Three Johns Hopkins professors have received grants for their research through the Bisciotti Foundation Translational Fund.
Established with a generous multiyear gift from the Stephen & Renee Bisciotti Foundation, the fund provides $300,000 annually in seed money to advance Johns Hopkins discoveries on a commercial path. Recipients are awarded between $25,000 and $100,000 to conduct their work over a period of up to nine months.
For this year’s funding round, 27 applications were submitted. Six finalists presented their work in late January to an outside panel of researchers, other scientists and investors.
Each applicant has made a report of invention to Johns Hopkins Technology Ventures (JHTV).
“All three projects receiving funding are emblematic of the significant level of discovery and innovation coming from Johns Hopkins faculty,” says Brian Stansky, senior director of FastForward, JHTV’s startup program. “The funding will help advance novel research in the areas of neuroplastic and reconstructive surgery, cancer metastasis treatment and repairing damaged corneas.”
Applications for another translational fund, the Louis B. Thalheimer Fund for Translational Research, are due March 15.
The following researchers and their projects received the Bisciotti Foundation Translational Fund grants.
Principal investigator: Chad Gordon, director of neuroplastic and reconstructive surgery and an associate professor of plastic surgery/neurosurgery
The pitch: A skull-embedded, MRI-compatible medicine delivery system to treat chronic brain diseases
The blood-brain barrier almost entirely prevents the delivery of therapeutics to the brain, limiting access to promising or potentially lifesaving medical treatments for patients with brain disease.
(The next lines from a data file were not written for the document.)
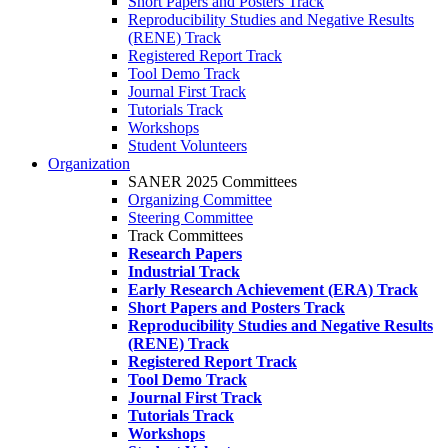
Short Papers and Posters Track
Reproducibility Studies and Negative Results
(RENE) Track
Registered Report Track
Tool Demo Track
Journal First Track
Tutorials Track
Workshops
Student Volunteers
Organization
SANER 2025 Committees
Organizing Committee
Steering Committee
Track Committees
Research Papers
Industrial Track
Early Research Achievement (ERA) Track
Short Papers and Posters Track
Reproducibility Studies and Negative Results
(RENE) Track
Registered Report Track
Tool Demo Track
Journal First Track
Tutorials Track
Workshops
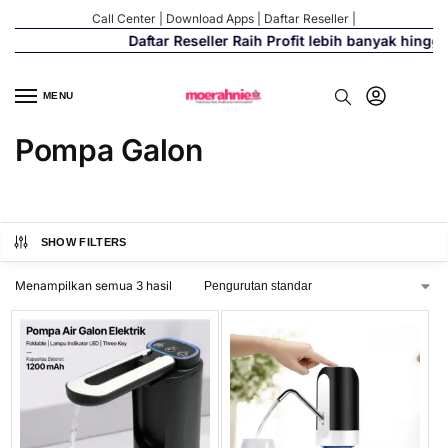
Call Center
|
Download Apps
|
Daftar Reseller
|
Daftar Reseller Raih Profit lebih banyak hingg
MENU
Pompa Galon
SHOW FILTERS
Menampilkan semua 3 hasil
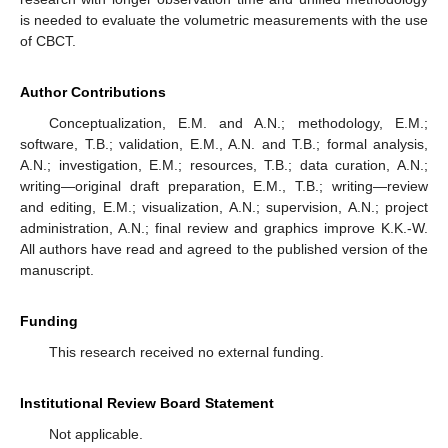
is needed to evaluate the volumetric measurements with the use
of CBCT.
Author Contributions
Conceptualization, E.M. and A.N.; methodology, E.M.;
software, T.B.; validation, E.M., A.N. and T.B.; formal analysis,
A.N.; investigation, E.M.; resources, T.B.; data curation, A.N.;
writing—original draft preparation, E.M., T.B.; writing—review
and editing, E.M.; visualization, A.N.; supervision, A.N.; project
administration, A.N.; final review and graphics improve K.K.-W.
All authors have read and agreed to the published version of the
manuscript.
Funding
This research received no external funding.
Institutional Review Board Statement
Not applicable.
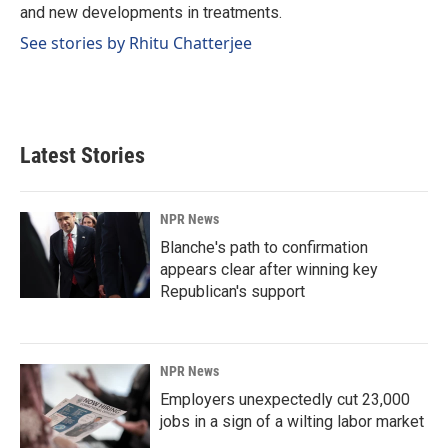
and new developments in treatments.
See stories by Rhitu Chatterjee
Latest Stories
NPR News
Blanche's path to confirmation
appears clear after winning key
Republican's support
NPR News
Employers unexpectedly cut 23,000
jobs in a sign of a wilting labor market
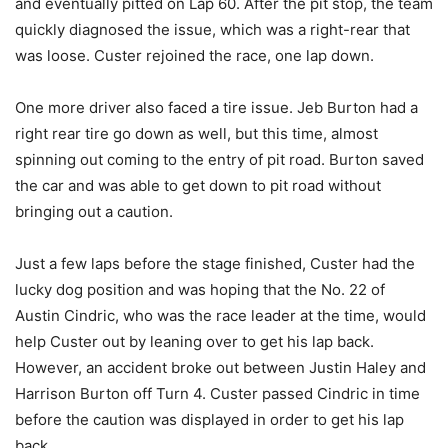
and eventually pitted on Lap 60. After the pit stop, the team
quickly diagnosed the issue, which was a right-rear that
was loose. Custer rejoined the race, one lap down.
One more driver also faced a tire issue. Jeb Burton had a
right rear tire go down as well, but this time, almost
spinning out coming to the entry of pit road. Burton saved
the car and was able to get down to pit road without
bringing out a caution.
Just a few laps before the stage finished, Custer had the
lucky dog position and was hoping that the No. 22 of
Austin Cindric, who was the race leader at the time, would
help Custer out by leaning over to get his lap back.
However, an accident broke out between Justin Haley and
Harrison Burton off Turn 4. Custer passed Cindric in time
before the caution was displayed in order to get his lap
back.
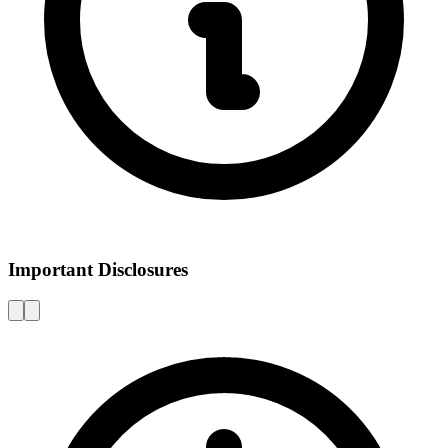
Important Disclosures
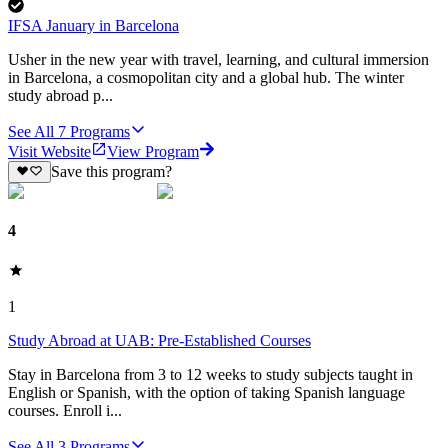
IFSA January in Barcelona
Usher in the new year with travel, learning, and cultural immersion
in Barcelona, a cosmopolitan city and a global hub. The winter
study abroad p...
See All
7
Programs
Visit Website
View Program
Save this program?
4
1
Study Abroad at UAB: Pre-Established Courses
Stay in Barcelona from 3 to 12 weeks to study subjects taught in
English or Spanish, with the option of taking Spanish language
courses. Enroll i...
See All
3
Programs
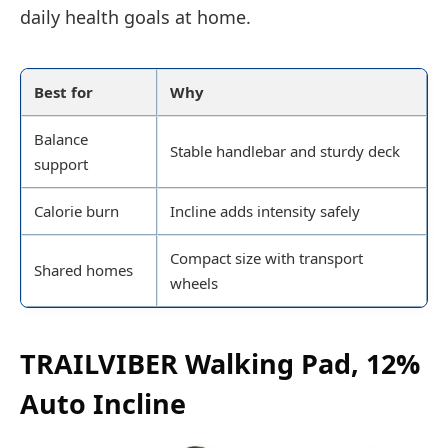
daily health goals at home.
Best for
Why
Balance
Stable handlebar and sturdy deck
support
Calorie burn
Incline adds intensity safely
Compact size with transport
Shared homes
wheels
TRAILVIBER Walking Pad, 12%
Auto Incline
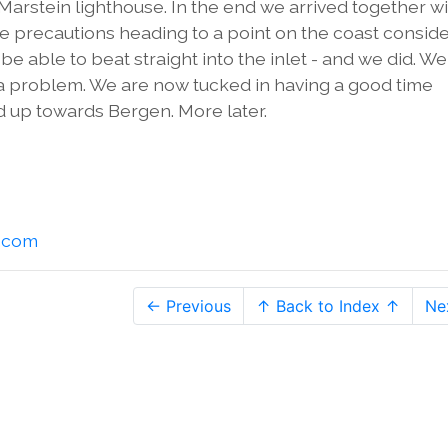
 Marstein lighthouse. In the end we arrived together w
e precautions heading to a point on the coast consid
be able to beat straight into the inlet - and we did. W
not a problem. We are now tucked in having a good time
 up towards Bergen. More later.
l.com
← Previous
↑ Back to Index ↑
Ne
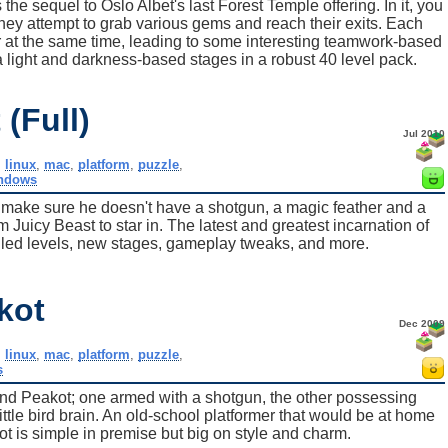
he sequel to Oslo Albet's last Forest Temple offering. In it, you
they attempt to grab various gems and reach their exits. Each
r at the same time, leading to some interesting teamwork-based
 light and darkness-based stages in a robust 40 level pack.
(Full)
Jul 2010
,
linux
,
mac
,
platform
,
puzzle
,
ndows
s, make sure he doesn't have a shotgun, a magic feather and a
om Juicy Beast to star in. The latest and greatest incarnation of
led levels, new stages, gameplay tweaks, and more.
kot
Dec 2009
,
linux
,
mac
,
platform
,
puzzle
,
s
nd Peakot; one armed with a shotgun, the other possessing
ttle bird brain. An old-school platformer that would be at home
 is simple in premise but big on style and charm.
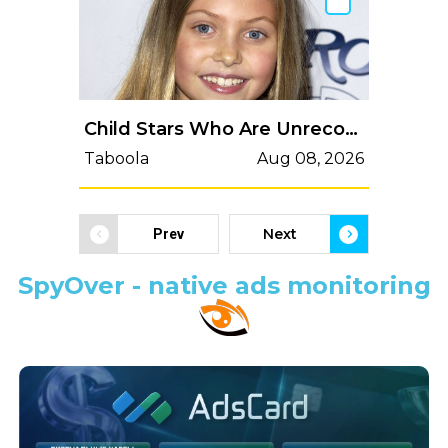
Child Stars Who Are Unrecognizable Today: Then vs. Now
Taboola
Aug 08, 2026
Next
Prev
SpyOver - native ads monitoring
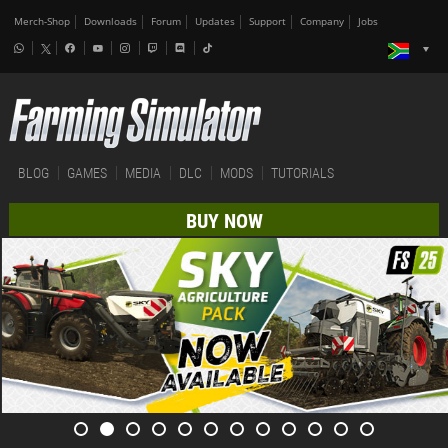
Merch-Shop
Downloads
Forum
Updates
Support
Company
Jobs
BLOG
GAMES
MEDIA
DLC
MODS
TUTORIALS
BUY NOW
Gordon’s implantable device would bypass the barrier and deliver medicine directly to the brain. The device is drug agnostic, meaning it can be used to treat dozens of conditions, including stroke, Alzheimer’s disease and brain tumors such as glioblastoma. A patient with the device implanted also would avoid repeated openings and closings of the skull for follow-up surgeries.
JHTV is pursuing patent protection for the technology. Gordon is a co-founder of Longeviti, a FastForward startup that already has two functional skull implant devices that are approved by the U.S. Food and Drug Administration (FDA) and that have been used by patients across the country.
Navigating the Regulatory Landscape for Clinical Use of iPSC-Derived Corneal Endothelial Cells
Principal investigator: S. Amer Riazuddin, associate professor of ophthalmology at the Wilmer Eye Institute
The pitch: Stem-cell derivatives as alternatives to donor tissue in transplant surgery
The corneal endothelium (CE), the innermost layer of the cornea, is critical for maintaining its transparency. A substantial loss of corneal endothelial cells (CECs) results in corneal edema, which is the leading cause of need for corneal transplants in the United States each year. Although transplant surgeries have been effective, there is a worldwide shortage of transplantable-grade CE.
Riazuddin’s laboratory previously developed CECs from stem cells, and the results of preclinical studies recently completed in the lab suggest that these CECs are effective alternatives to donor CE. This could mean that, in the future, transplant surgeries will no longer be dependent on donor tissue. The investigators hope to have FDA approval by the end of the year for a clinical trial that would be led by John Gottsch, Margaret C. Mosher Professor of Ophthalmology at the Wilmer Eye Institute.
JHTV is pursuing patent protection for the technology.
Targeted Blockade of Cancer Metastasis with Engineered Bispecific Antibodies
Principal investigator: Jamie Spangler, assistant professor in the Department of Biomedical Engineering and the Department of Chemical and Biomolecular Engineering
The pitch: A novel way to block cancer from spreading through the body
Metastasis, the spread of cancer from a primary site, is responsible for 90% of all cancer-related deaths. Current treatments, however, are designed to inhibit or reverse growth of the primary tumor and do not address the potential for metastasis. Spangler, working with Denis Wirtz, Johns Hopkins University vice provost for research, engineered antibodies that block a newly discovered biochemical pathway that drives tumor cell migration. A mouse tumor study showed a more than 75% reduction in metastasis using a small amount of the antibody.
Spangler’s team is developing the therapy for aggressive forms of pancreatic and breast cancers, but the antibodies could be used to treat a variety of cancers and other diseases. The researchers also plan to collaborate with colleagues at Johns Hopkins who are pursuing other anti-cancer strategies, and they are already working with several oncologists as consultants.
JHTV is pursuing patent protection for the technology.